1977 brought about plans to enlarge the store, adding 2 additional floors, 102 hotel rooms and a casino. The casino would have been known as Camp 14 and would have had a logging theme. The south portion of the first floor would have remained under the name Grey Reid's, but would sell only woman's clothing and would contain an expanded beauty salon. The plan never materialized and Grey Reid's moved to a new location in the Old Town Mall (now known as the Reno Town Mall) in July of that year. Instead, the owners were approached by Circus Circus Enterprises, the operating company of Circus Circus Las Vegas. After about a year of renovations, the casino opened on July 1, 1978, about a decade after its Las Vegas counterpart, and on the same day as the opening of the Sahara Reno and the expanded Money Tree Casino. Circus Circus Reno was inspired by the gaming boom spurred by the new MGM Grand Reno, casino companies wanted to gain some of that momentum. The Reno Circus opened with a small hotel and very similar attractions to its Las Vegas counterpart.

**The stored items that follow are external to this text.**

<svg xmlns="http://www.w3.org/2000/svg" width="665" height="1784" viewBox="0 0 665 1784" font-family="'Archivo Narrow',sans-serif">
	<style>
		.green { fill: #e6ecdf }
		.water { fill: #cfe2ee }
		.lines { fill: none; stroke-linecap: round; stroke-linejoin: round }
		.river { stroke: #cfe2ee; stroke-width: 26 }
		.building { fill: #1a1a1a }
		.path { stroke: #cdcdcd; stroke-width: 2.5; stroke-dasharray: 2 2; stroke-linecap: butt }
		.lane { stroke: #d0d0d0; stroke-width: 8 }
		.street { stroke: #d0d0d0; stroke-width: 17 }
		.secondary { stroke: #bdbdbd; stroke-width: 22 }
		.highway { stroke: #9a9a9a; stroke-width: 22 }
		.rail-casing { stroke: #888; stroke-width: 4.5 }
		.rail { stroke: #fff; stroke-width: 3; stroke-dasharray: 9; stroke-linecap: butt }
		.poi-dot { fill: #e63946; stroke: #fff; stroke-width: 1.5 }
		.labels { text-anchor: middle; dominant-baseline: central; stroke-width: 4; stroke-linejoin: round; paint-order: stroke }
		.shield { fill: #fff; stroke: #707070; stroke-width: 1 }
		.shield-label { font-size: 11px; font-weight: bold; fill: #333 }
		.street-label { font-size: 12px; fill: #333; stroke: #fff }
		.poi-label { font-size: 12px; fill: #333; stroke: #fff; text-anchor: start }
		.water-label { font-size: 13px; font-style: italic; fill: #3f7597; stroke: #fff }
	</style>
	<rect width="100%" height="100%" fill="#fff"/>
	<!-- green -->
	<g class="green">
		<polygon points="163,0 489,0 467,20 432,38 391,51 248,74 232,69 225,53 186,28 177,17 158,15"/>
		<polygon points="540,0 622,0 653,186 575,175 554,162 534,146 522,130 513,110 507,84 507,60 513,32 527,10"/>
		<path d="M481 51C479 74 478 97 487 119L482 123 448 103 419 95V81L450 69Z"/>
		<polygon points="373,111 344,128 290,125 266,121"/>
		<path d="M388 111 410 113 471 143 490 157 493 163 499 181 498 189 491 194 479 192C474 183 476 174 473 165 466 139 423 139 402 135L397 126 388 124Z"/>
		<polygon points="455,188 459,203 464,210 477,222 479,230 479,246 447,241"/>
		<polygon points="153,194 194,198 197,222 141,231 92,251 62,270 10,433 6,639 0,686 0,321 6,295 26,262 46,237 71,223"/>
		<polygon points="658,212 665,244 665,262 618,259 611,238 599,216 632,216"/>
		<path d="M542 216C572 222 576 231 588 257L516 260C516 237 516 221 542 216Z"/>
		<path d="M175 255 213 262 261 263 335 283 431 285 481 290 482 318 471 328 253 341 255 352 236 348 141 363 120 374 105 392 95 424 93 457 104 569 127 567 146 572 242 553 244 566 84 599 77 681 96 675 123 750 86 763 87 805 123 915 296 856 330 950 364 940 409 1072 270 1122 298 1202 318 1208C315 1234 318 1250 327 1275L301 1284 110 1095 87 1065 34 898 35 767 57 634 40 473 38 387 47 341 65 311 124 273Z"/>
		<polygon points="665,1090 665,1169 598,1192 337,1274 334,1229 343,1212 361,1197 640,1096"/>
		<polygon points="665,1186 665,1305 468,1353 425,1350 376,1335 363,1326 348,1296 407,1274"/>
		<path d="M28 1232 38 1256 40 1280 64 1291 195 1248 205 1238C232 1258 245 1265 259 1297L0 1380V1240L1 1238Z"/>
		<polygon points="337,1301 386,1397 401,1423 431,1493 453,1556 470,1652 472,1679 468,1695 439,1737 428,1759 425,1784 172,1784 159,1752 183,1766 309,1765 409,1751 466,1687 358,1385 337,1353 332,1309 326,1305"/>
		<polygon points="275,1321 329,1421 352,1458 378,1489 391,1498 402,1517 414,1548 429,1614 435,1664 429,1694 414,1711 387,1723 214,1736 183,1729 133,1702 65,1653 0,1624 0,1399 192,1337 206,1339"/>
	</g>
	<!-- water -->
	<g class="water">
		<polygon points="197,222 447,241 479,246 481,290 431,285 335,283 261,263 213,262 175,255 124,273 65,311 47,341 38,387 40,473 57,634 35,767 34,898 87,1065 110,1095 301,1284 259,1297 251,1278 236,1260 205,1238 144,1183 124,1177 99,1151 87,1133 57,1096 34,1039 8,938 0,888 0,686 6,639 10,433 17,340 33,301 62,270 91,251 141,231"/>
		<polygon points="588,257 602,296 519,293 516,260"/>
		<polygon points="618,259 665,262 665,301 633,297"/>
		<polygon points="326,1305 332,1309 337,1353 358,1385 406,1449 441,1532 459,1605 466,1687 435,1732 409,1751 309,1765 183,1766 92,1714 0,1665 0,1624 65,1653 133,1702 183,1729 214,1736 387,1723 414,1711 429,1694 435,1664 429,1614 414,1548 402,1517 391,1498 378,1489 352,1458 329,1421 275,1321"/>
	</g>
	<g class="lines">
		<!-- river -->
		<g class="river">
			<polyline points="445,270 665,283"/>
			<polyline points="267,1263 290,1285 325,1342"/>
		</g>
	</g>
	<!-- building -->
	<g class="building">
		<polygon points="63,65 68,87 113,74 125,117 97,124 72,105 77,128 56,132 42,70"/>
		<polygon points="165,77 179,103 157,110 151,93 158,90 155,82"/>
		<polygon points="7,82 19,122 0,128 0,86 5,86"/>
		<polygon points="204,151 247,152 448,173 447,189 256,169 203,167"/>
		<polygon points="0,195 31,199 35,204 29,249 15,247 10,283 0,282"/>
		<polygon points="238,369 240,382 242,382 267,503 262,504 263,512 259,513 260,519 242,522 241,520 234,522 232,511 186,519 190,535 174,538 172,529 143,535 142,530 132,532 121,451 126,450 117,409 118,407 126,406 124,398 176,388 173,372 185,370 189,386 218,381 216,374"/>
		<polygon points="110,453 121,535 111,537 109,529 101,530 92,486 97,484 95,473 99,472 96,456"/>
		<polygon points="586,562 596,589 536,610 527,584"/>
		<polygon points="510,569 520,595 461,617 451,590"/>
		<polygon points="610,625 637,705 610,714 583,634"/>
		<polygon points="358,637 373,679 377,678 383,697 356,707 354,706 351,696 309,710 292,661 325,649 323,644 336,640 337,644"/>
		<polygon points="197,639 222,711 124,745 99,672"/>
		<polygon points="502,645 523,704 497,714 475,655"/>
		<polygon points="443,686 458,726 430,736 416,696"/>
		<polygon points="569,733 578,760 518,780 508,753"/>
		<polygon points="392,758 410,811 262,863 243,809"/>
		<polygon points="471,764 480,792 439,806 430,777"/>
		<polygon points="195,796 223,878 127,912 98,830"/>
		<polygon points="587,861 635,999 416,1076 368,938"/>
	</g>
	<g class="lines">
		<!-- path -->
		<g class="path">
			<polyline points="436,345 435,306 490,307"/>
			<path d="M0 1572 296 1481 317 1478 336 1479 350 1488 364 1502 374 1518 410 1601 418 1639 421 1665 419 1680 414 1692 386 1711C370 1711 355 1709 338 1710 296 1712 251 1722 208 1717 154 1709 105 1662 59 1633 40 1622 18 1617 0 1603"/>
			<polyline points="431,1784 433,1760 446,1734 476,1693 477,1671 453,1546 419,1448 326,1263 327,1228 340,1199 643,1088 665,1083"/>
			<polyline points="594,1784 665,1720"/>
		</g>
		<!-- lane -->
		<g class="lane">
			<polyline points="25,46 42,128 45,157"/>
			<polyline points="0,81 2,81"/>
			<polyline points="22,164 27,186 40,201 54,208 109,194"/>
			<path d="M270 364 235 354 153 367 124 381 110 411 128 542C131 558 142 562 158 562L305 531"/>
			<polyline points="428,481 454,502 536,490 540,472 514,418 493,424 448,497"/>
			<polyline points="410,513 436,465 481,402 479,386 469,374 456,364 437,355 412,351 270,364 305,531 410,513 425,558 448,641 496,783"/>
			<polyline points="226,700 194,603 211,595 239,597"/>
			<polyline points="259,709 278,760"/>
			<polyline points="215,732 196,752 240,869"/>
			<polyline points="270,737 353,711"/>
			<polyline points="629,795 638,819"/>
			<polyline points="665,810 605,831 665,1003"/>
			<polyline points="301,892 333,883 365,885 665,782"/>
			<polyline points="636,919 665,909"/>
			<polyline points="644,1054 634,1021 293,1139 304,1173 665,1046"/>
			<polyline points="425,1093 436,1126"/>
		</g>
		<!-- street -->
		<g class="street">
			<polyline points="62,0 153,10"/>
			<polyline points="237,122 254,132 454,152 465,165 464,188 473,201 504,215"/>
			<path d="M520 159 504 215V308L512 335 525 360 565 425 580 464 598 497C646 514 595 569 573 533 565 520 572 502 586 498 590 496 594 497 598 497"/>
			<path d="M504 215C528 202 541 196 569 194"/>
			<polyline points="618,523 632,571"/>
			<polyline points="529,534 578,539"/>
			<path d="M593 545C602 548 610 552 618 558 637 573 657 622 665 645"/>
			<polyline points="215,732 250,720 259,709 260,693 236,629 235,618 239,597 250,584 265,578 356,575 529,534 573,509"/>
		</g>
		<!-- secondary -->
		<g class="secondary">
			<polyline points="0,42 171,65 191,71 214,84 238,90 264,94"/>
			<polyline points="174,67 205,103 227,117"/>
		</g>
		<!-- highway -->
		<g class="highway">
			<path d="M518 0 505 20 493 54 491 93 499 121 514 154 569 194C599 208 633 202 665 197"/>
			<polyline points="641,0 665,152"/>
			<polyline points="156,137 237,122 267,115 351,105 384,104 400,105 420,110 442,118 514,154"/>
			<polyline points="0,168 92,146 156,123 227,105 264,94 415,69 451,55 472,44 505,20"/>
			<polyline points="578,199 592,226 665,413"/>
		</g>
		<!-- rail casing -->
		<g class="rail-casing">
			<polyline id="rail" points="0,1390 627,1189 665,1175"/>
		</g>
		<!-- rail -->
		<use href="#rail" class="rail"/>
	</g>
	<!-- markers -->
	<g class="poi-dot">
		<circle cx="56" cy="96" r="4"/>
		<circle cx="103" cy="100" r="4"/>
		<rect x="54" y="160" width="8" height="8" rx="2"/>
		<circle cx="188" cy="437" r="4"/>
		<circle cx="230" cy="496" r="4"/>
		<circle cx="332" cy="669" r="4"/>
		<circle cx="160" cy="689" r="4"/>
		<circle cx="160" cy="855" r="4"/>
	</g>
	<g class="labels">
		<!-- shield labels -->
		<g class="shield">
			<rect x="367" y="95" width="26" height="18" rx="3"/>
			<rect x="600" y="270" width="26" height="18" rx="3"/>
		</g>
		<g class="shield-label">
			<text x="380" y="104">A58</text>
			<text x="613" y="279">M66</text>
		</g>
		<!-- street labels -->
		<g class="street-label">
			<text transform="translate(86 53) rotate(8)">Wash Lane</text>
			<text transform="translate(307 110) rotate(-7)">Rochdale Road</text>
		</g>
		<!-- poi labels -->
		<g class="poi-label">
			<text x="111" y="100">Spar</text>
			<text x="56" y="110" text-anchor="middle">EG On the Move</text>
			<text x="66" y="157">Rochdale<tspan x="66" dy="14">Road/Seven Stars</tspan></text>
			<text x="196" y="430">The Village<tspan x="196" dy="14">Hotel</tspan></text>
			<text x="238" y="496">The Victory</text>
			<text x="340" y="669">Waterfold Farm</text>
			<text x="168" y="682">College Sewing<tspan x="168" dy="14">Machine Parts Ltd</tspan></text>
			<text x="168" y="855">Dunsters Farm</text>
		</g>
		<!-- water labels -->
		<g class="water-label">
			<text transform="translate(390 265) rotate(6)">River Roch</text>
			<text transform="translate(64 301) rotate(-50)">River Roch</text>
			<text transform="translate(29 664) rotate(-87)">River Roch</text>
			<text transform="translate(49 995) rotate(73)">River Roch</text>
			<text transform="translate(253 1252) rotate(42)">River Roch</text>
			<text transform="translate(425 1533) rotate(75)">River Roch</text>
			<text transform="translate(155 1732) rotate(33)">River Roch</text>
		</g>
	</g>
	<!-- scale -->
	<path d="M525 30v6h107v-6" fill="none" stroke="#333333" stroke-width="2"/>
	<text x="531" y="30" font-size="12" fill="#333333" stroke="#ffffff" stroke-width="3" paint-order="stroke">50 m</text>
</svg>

It has three hotel towers: The North Tower, the Casino Tower and the Sky Tower. The North Tower, with 625 rooms, was opened in 1981 and has a height of 225 ft (68 m) and 22 floors. The Sky Tower, with 905 rooms, was opened in 1985 and has a height of 278 ft (84 m) and 27 floors. In 1995, extensive renovations were completed, including the remodel of the mezzanine level where the restaurants are located, the midway, and a sky bridge connecting to the Silver Legacy. The towers are connected by a custom made monorail. known as the Sky Tower Shuttle. There are two trams. The north tram and south tram. They both lead to the sky tower.

In 2008, it had planned on adding an indoor swimming pool. Until the opening of the Silver Legacy in 1995, guests at Circus Circus did not have access to swimming facilities. According to a rendering on the Circus Circus website, the pool would have been under a glass canopy, placed atop the sky bridge tram station. As of July 2010, construction has yet to begin, and all references to the project on the resort's website have been removed.

The Topsy The Clown sign was designed by Gordon Tietjen and manufactured by Young Electric Sign Company.

On July 7, 2015, MGM Resorts International agreed to sell its properties in Reno (Circus Circus Reno and a 50% stake in the Silver Legacy) to Eldorado Resorts for $72.5 million. The sale was approved and completed in November later that year.

On September 5, 2016, Eldorado Resorts permanently shut down the Courtyard Buffet (formerly Big Top Buffet). It was replaced with a contemporary fast casual food court (which included Panda Express, Piezzetta Pizza Kitchen and The Habit Burger Grill) which is similar to Station Casinos and other places. The Courtyard Buffet name was used from 1999 to 2016.